En 2013 je réalise "La couleur du poulpe" pour une exposition personnelle. Pensée comme un poème, cette installation in situ célèbre l’oisiveté, la sieste, le rêve. Elle est une invitation à plonger dans un univers inventé composé de saynètes en porcelaine et bois.

Ce dispositif de présentation m'intéresse car il est proche à la fois de la sculpture et de l'architecture. Il tisse des liens étroits entre l'œuvre, le lieu et le spectateur. Il me fascine par l'interaction qu'il génère, l'œuvre peut autant modifier la perception qu'on a de l'espace dans lequel elle s'inscrit que l'espace lui même peut être lu différemment par la seule présence de l'œuvre.

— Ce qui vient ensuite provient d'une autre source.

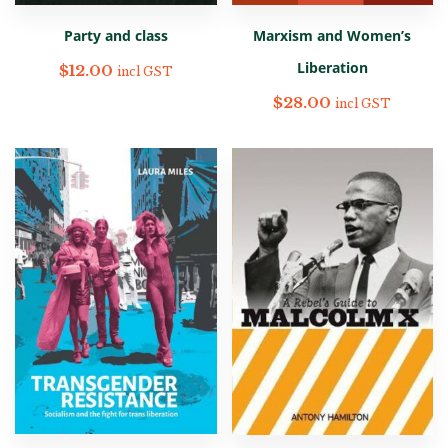
Party and class
Marxism and Women’s
Liberation
$
12.00
incl GST
$
28.00
incl GST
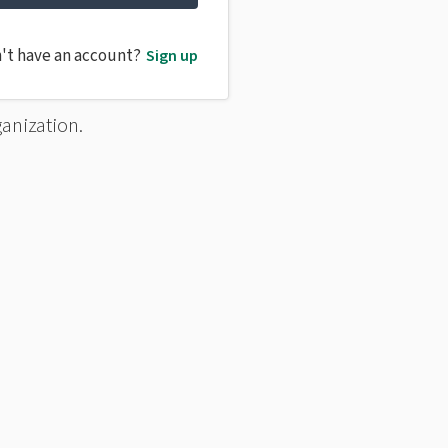
't have an account?
Sign up
ganization.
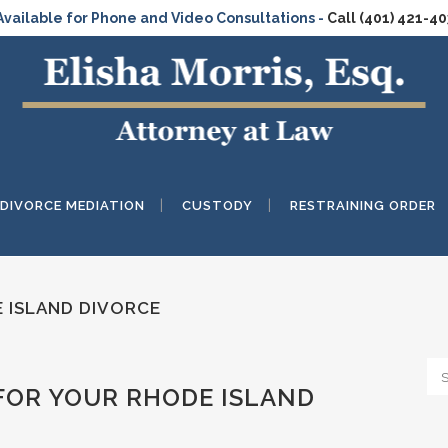
Available for Phone and Video Consultations -
Call (401) 421-4
DIVORCE MEDIATION
CUSTODY
RESTRAINING ORDER
 ISLAND DIVORCE
FOR YOUR RHODE ISLAND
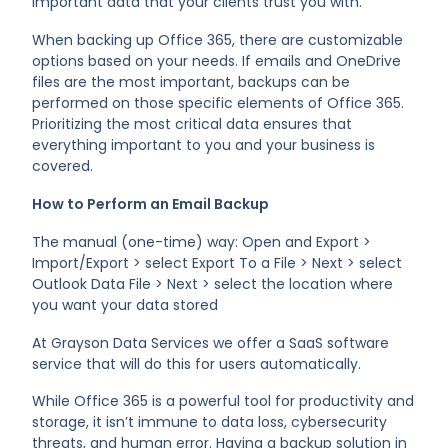
important data that your clients trust you with.
When backing up Office 365, there are customizable
options based on your needs. If emails and OneDrive
files are the most important, backups can be
performed on those specific elements of Office 365.
Prioritizing the most critical data ensures that
everything important to you and your business is
covered.
How to Perform an Email Backup
The manual (one-time) way: Open and Export >
Import/Export > select Export To a File > Next > select
Outlook Data File > Next > select the location where
you want your data stored
At Grayson Data Services we offer a SaaS software
service that will do this for users automatically.
While Office 365 is a powerful tool for productivity and
storage, it isn’t immune to data loss, cybersecurity
threats, and human error. Having a backup solution in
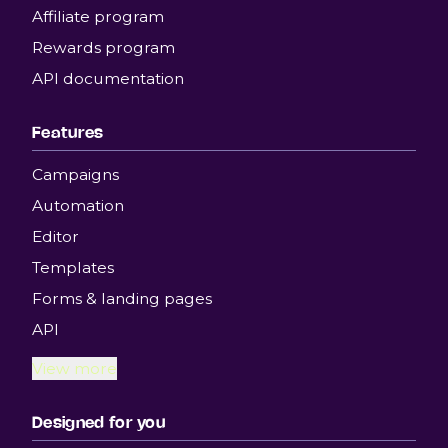
Affiliate program
Rewards program
API documentation
Features
Campaigns
Automation
Editor
Templates
Forms & landing pages
API
View more
Designed for you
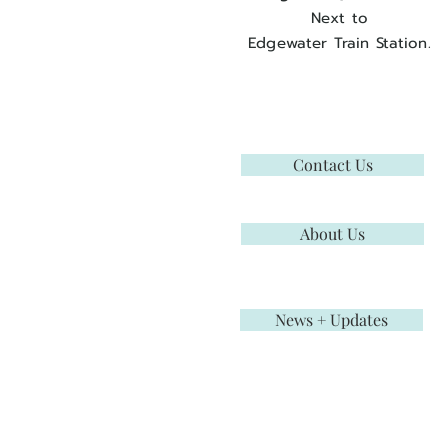
Next to
Edgewater Train Station.
Contact Us
About Us
News + Updates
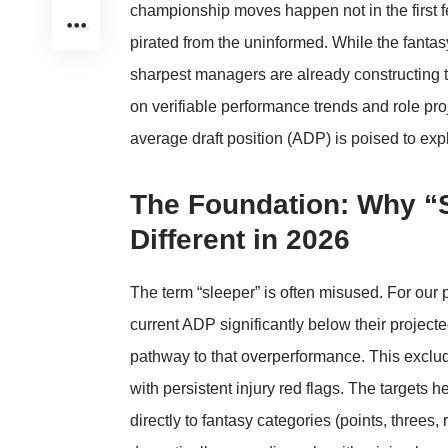
championship moves happen not in the first f
pirated from the uninformed. While the fantas
sharpest managers are already constructing th
on verifiable performance trends and role pro
average draft position (ADP) is poised to e
The Foundation: Why “
Different in 2026
The term “sleeper” is often misused. For our pu
current ADP significantly below their projec
pathway to that overperformance. This exclud
with persistent injury red flags. The targets h
directly to fantasy categories (points, threes,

Lorsque j'élabore un projet comme celui réalisé avec les élèves de 3ème option Architecture dans le cadre du dispositif "Un artiste au collège", je veux mettre en lumière ces notions d'Installation et de In situ. Aiguiser le regard, apprendre à lire une architecture, être attentif à la perception qu'on en a et à ce qu’elle induit comme déplacements dans l’espace. J'insiste sur cette idée qu'il faut expérimenter soi-même physiquement l'espace afin d'élaborer sa propre vision du lieu anticipant ainsi sur la lecture que le spectateur pourra en faire à son tour.
 
Les objets de consommation souvent jetables que je reproduits sont dépossédés de leur peau originelle par le procédé de fabrication en porcelaine.
 
L'emploi récurrent de la couleur blanche dans mes travaux me permet à la fois de mettre en valeur le volume et de me réapproprier ces choses qui peuplent notre quotidien et sont comme un arrêt sur image qui sublime l’ordinaire.
 
J'utilise des matériaux bruts et des images communes. Cette imagerie trouve son origine à la fois dans la culture et les mythes, mais également dans la perception plus immédiate de mes ressentis et dans mon environnement direct.
Formellement blancs, fragiles et précieux, dépourvus de leur esthétique industrielle et de leur bienveillance recyclable, ces objets prennent vie par les imperfections qui les constituent. Ainsi, dans ce monde réinventé, kleenex, essuie-tout et autres assiettes en carton prennent une dimension poétique et acquièrent une forme de pérennité.
 
Au cœur de mon processus le blanc est devenu le vecteur symbolique de mes scènes poétiques.
Comme dans ma pratique du dessin, je m'efforce de repositionner l'homme dans son environnement planétaire. Je veux réveiller l'utopie, redonner de la valeur au rêve. Je dessine les contours d'un monde onirique en m'appuyant sur le rapport intemporel de l'homme et de la mer, de l'homme et de l'exploration spatiale.
 
Nous sommes aux portes d'un espace infini, aux frontières d'un espace nouveau qui s'offre à nous comme à l'humanité toute entière et comme le dit Philippe Taillez
"La mer est le dernier endroit libre sur terre, et encore à condition que l'on aille au delà de 200 milles nautiques des côtes."